Loob makes a good point. Native English speakers speak the way they do on the basis of their region, education, class, etc. Few feel the need to make conscious choices in these matters. However, as a non-native you may feel the need to make such choices and I think therein lies the danger of sounding "odd". I suppose it is difficult if you never go to the home country of the language that you are learning, because if you do then you can easily adopt the local style. Without prejudice to any way of speaking, I would say, in that situation, to go for the most standard pronunciation regime that you have access to and be consistent with it. As unfortunate as it may be, if you choose oddities of pronunciation, with no rationale, your speech will sound odd, wherever you go.


----------



## kuleshov

That's exactly my point Loob; I consider it as a mistake. It is pronounced using Spanish pronunciation, and I find it too difficult to believe that it is just a question of English varieties. If I hear a second level student pronounce /arent/ I will tell them they are making a mistake; of course if I hear a Spaniard with an excellent command of English, I would think they are just using another variety.


----------



## Matching Mole

Exactly, that was the original point I intended to make (and was distracted from in the end). If you are a native or exceptional non-native speaker you can get away with such things. If you are obviously non-native such variations are likely to be prejudged as errors.


----------



## lizzeymac

I'm sitting in a room full of Am. English speakers.  They are trained actors, though none have 'corrected' their original regional accents in everyday speech, and they have good ears for speech.  
We've just done a quick survey -  
Half of us say "arnt" - 4 from the Midwest, 1 from Oregon (Pacific Northwest) 1 from Upstate New York near Canada,  and 1 from Pennsylvania - 
and the other half say *ar*-uhnt" though the "uh" is subtle,  3 natives of Manhattan, NYC, 1 from San Diego/Chicago, and 2 from Connecticut and Rhode Island.  
We "ar-uhnt" sayers all believe that we may slur to "arnt"  sometimes when speaking quickly, though.
No one seems to find it unusual to hear some of us pronounce the "e" slightly, though it is definitely subtle rather than "are-ent"  - one person describes "arnt" as the straight line throught the word and "ar-uhnt" as a curve in the word.
In terms of education, everyone in the group (but me ) has undergraduate degree and about 70%  have at least one post graduate degree.


----------



## kuleshov

I wish I could have heard you!!!

Thanks a lot lizzeymac


----------



## pricey

In my experience it is always pronounced as one syllabul.
"are not "(hardly ever used except for emphasis)=ahnt
                                                                =arnt
                                                               =aint
Either of the first two are universally accepted ,but"aint"is not.


----------



## pricey

Sorry "syllable"


----------



## merrylunatic

Personally, I will always say "ar'n't" and "wer'n't" (without the E) and I'm rather sure most English speakers do the same, but I believe it is regional because I've spent my life in Ohio and Southern New Jersey and am now attending school in Northern New Jersey where it is common to pronounce it "are-unt" and "were-int"


----------



## panjandrum

kuleshov said:


> Are there any Irish people around? Do you pronounce the e?
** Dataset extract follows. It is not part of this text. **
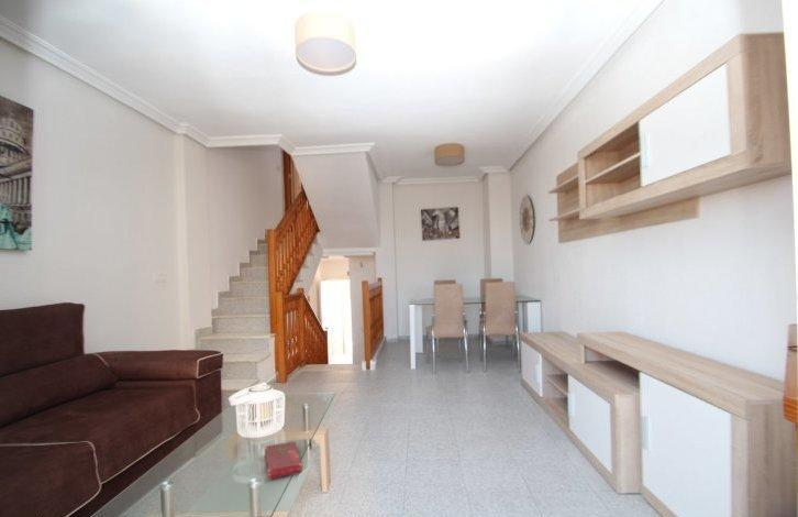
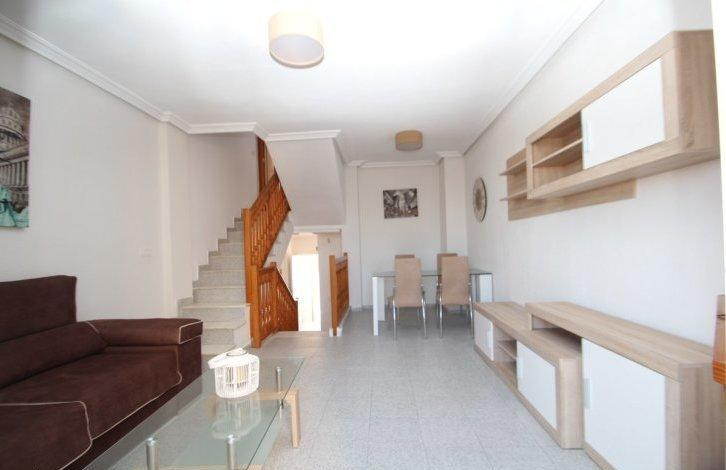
- book [264,440,303,481]
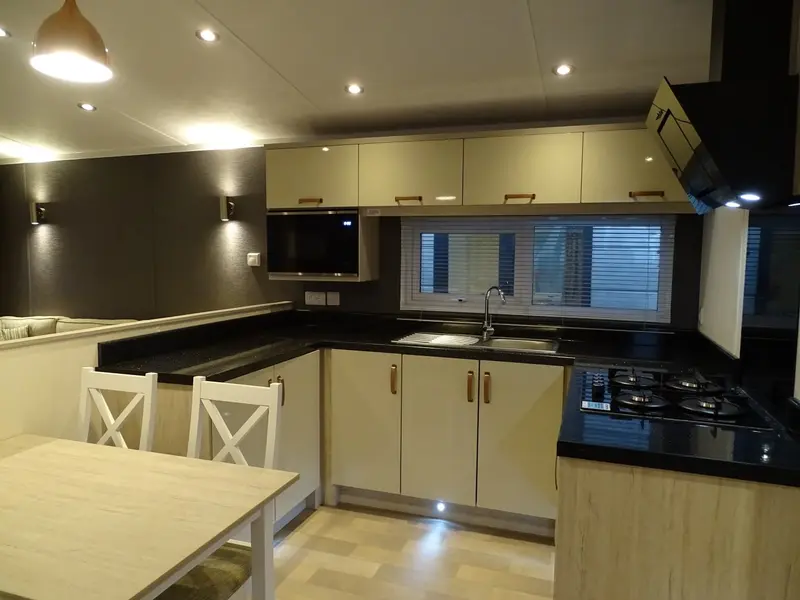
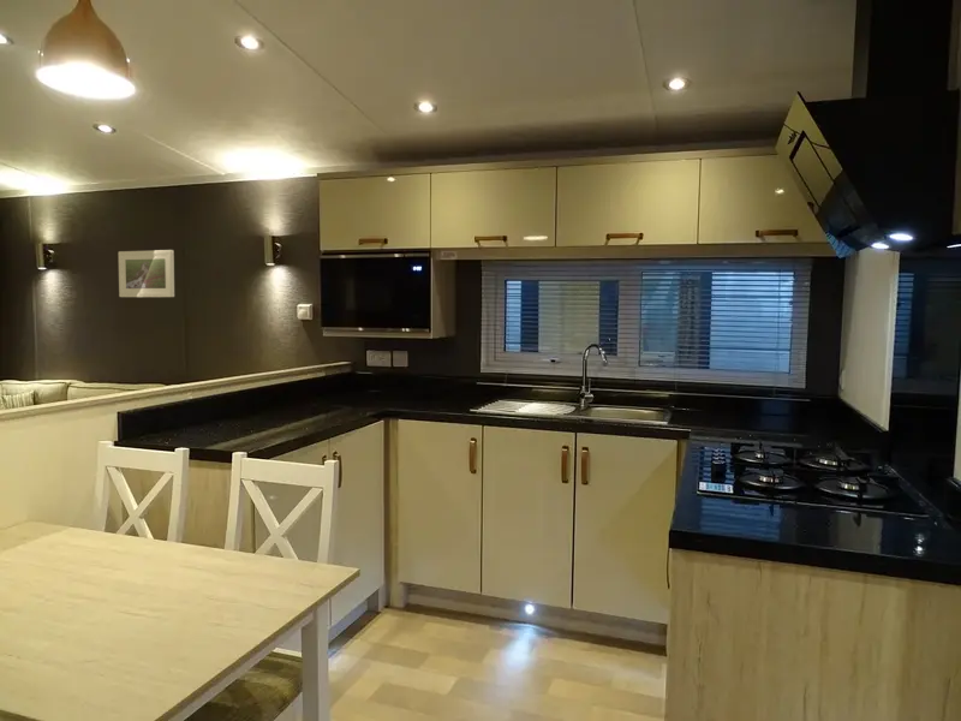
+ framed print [118,249,175,298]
I'm sorry that there has been a significant delay in the transmision of your message 

I am rhotic, so the /r/ is pronounced.
I don't pronounce the /e/ in any way, not even as schwa - so that /rn't/ sounds just like the consonant cluster /rnt/ in burnt and learnt.

There are some softly rural accents near to me in which _aren't_ would sound like _'arent_, but they also have other peculiarities of pronunciation and those I know who have this characteristic are careful to not to use it when speaking outside their local context.


----------



## JulianStuart

I'll be paying more attention to the e in the future but my first reaction to this was "I think I hear ar-uhnt more frequently if it's the beginning of a question than if it's a simple statement"  So "Aren't you coming with us?" would sound different than "They aren't here right now!"  Anyone else had similar experience?


----------



## Lone Ranger

I just check the pronunciation of your question in one of those PRONUNCING DICTIONARIES in internet and AREN'T sounds like aant in spanish no " r " no "e" I would suggest you try this phonetic dictionaries or make one of your american friends pronunce that contraction then will be easy.


----------



## JamesM

kuleshov said:


> Cagey, I'm flabbergasted; The Merriam-Webster pronounces the e.
> 
> So much for my longlife "misperception."
> 
> Thanks


 
Merriam-Webster's first pronunciation is without the "e" as a second syllable.  It is the secondary pronunciation that includes the "e".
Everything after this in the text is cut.